Theatre in Scarborough, North Yorkshire, England

The Futurist Theatre was a theatre and cinema in Scarborough, North Yorkshire, England. It was located on Foreshore Road, on the sea front of the South Bay.

The Futurist Theatre was built to the design of Scarborough architect Frank Tugwell and opened on 27 June 1921 as a cine-variety theatre operated by William Catlin (Catlin Entertainments Ltd). The Futurist could seat 2,393.

Originally it boasted a grandiose, ornate façade of robust, self-cleaning white glazed Carraraware tiles, the design of Henry Doulton, although this was later obscured during spring 1968 by a 'facelift' of rectangular plain yellow cladding. However, once the cladding was removed (under cover) around 2018, the tiles were judged to still be in a reasonable condition for their age.

Its fitting out included an Abbott and Smith 3 Manual 45 stop organ, played by Horace Shepherd. By the end of 1929, a Western Electric sound system had been installed to the cinema, and 1954 saw the addition of a CinemaScope and 38-feet wide screen.

Plans for a radical stage redesign by Captain J. H. Ritson were approved in early November 1957, stretching it a further four feet into the auditorium. Extra dressing rooms were to be positioned on the roof of the Arcadia/Palladium next door and the organ removed. This was undertaken from September 1958 once the twice nightly 'The Cyril Stapleton Band Show' had finished and although Plaxtons Builders kept at it 24 hours a day in the final weeks, they still overran – allowing the next summer production a single stage rehearsal before its opening night! During this redevelopment, film showings ceased.

Another dramatic change came about during late 1966/early 1967, courtesy of architects Cassidy, Farrington & Dennys, when the stage was lengthened 15 feet backward into the former Arcadia/Palladium auditorium, which also added a stage tower.

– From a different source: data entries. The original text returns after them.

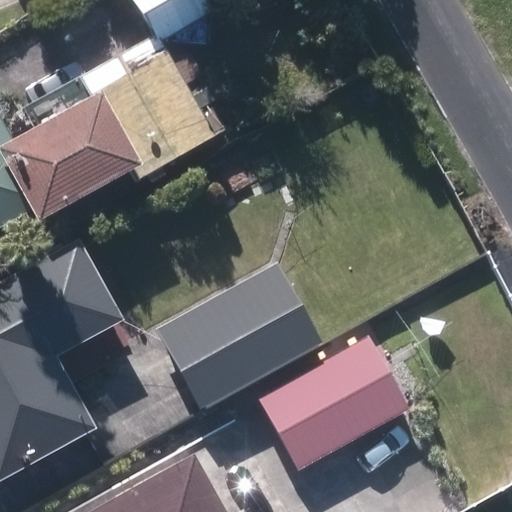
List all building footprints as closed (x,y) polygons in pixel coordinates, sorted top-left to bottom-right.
[(0,242),(27,229),(35,243),(141,186),(143,189),(215,149),(196,117),(216,106),(205,85),(201,86),(189,66),(173,74),(161,53),(209,27),(194,0),(124,0),(152,52),(21,122),(34,147),(12,159),(0,135),(0,242)] [(27,0),(32,8),(46,0),(27,0)] [(249,164),(265,194),(288,181),(272,151),(249,164)] [(0,483),(88,437),(48,364),(116,326),(80,255),(77,250),(0,291),(0,483)] [(278,268),(103,364),(138,432),(201,399),(207,411),(322,349),(278,268)] [(260,400),(301,473),(409,414),(368,341),(260,400)] [(211,511),(190,472),(117,511),(211,511)]
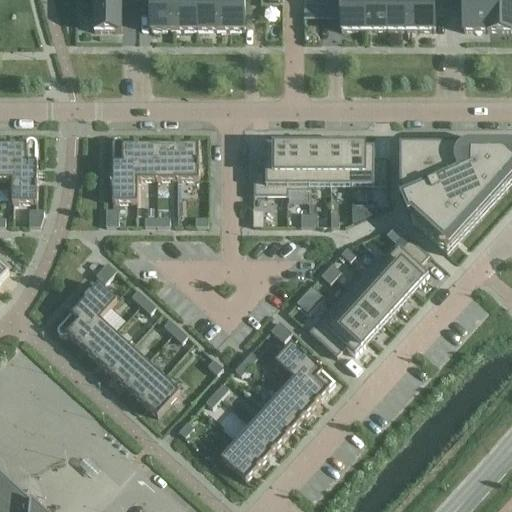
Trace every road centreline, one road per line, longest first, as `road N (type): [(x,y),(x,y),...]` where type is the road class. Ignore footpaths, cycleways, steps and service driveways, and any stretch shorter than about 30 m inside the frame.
road 1 (residential): [(258,511),(511,247)]
road 2 (residential): [(234,113),(511,121)]
road 3 (residential): [(0,112),(234,113)]
road 4 (residential): [(230,269),(275,269),(226,320),(175,270)]
road 5 (residential): [(230,269),(234,113)]
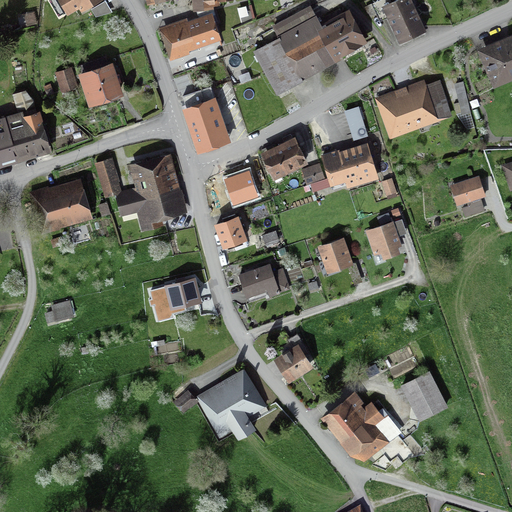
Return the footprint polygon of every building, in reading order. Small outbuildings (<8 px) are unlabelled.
[(102,0),(77,0),(84,11),(102,0)] [(192,0),(194,11),(216,9),(214,0),(192,0)] [(400,42),(425,31),(412,0),(398,0),(384,6),(400,42)] [(297,74),(360,40),(347,16),(320,30),(309,9),(275,27),(281,39),(255,53),(278,94),(301,81),(297,74)] [(222,40),(215,17),(162,34),(169,57),(222,40)] [(494,86),(511,78),(511,31),(477,47),(494,86)] [(63,90),(77,86),(72,68),(58,72),(63,90)] [(110,72),(88,80),(96,104),(119,96),(110,72)] [(374,96),(389,139),(454,116),(440,78),(426,83),(424,79),(374,96)] [(201,148),(228,138),(214,99),(187,108),(201,148)] [(367,133),(359,108),(345,112),(354,138),(367,133)] [(21,158),(52,147),(42,116),(10,127),(21,158)] [(0,165),(21,158),(10,127),(0,129),(0,165)] [(303,163),(295,145),(263,159),(271,178),(303,163)] [(324,161),(332,187),(373,175),(365,149),(324,161)] [(161,217),(187,210),(171,150),(129,161),(136,186),(122,189),(114,192),(121,216),(137,212),(142,230),(163,225),(161,217)] [(114,192),(122,189),(112,157),(95,162),(105,194),(114,192)] [(308,183),(324,178),(320,165),(304,171),(308,183)] [(389,196),(397,193),(392,179),(384,182),(389,196)] [(455,202),(481,194),(477,181),(451,188),(455,202)] [(44,228),(90,212),(81,184),(35,200),(44,228)] [(214,222),(223,246),(247,238),(238,214),(214,222)] [(400,254),(391,227),(368,234),(377,261),(400,254)] [(331,273),(349,267),(342,244),(323,250),(331,273)] [(250,300),(278,291),(271,270),(243,279),(250,300)] [(199,301),(194,279),(167,284),(171,307),(199,301)] [(76,318),(74,302),(47,305),(53,327),(76,318)] [(309,369),(298,349),(279,361),(290,380),(309,369)] [(266,404),(245,368),(196,396),(220,437),(233,430),(238,439),(256,428),(248,415),(266,404)] [(426,377),(402,387),(416,421),(440,411),(426,377)] [(185,411),(198,401),(189,390),(176,400),(185,411)] [(388,442),(353,399),(325,422),(353,456),(366,460),(388,442)]
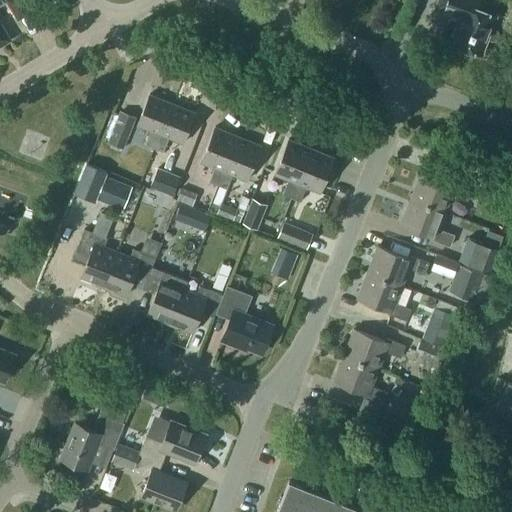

The Beatles performed there twice, on 11 December 1963 and on 9 August 1964. The popular The Black and White Minstrel Show performed there many times when it was owned (between 1966 and 1974) by Robert Luff, the producer of the stage version. The extension to the stage meant the closure of the adjacent Arcadia Theatre, which became a lounge.

A new Todd-AO system integrated in May 1968 allowed the Futurist to begin showing films again.

Around the same time, a balcony was mounted above the circle allowing the theatre to accommodate 2,155 seats. The Futurist had the twelfth-largest capacity of a theatre in the country, and the fifth-largest outside London.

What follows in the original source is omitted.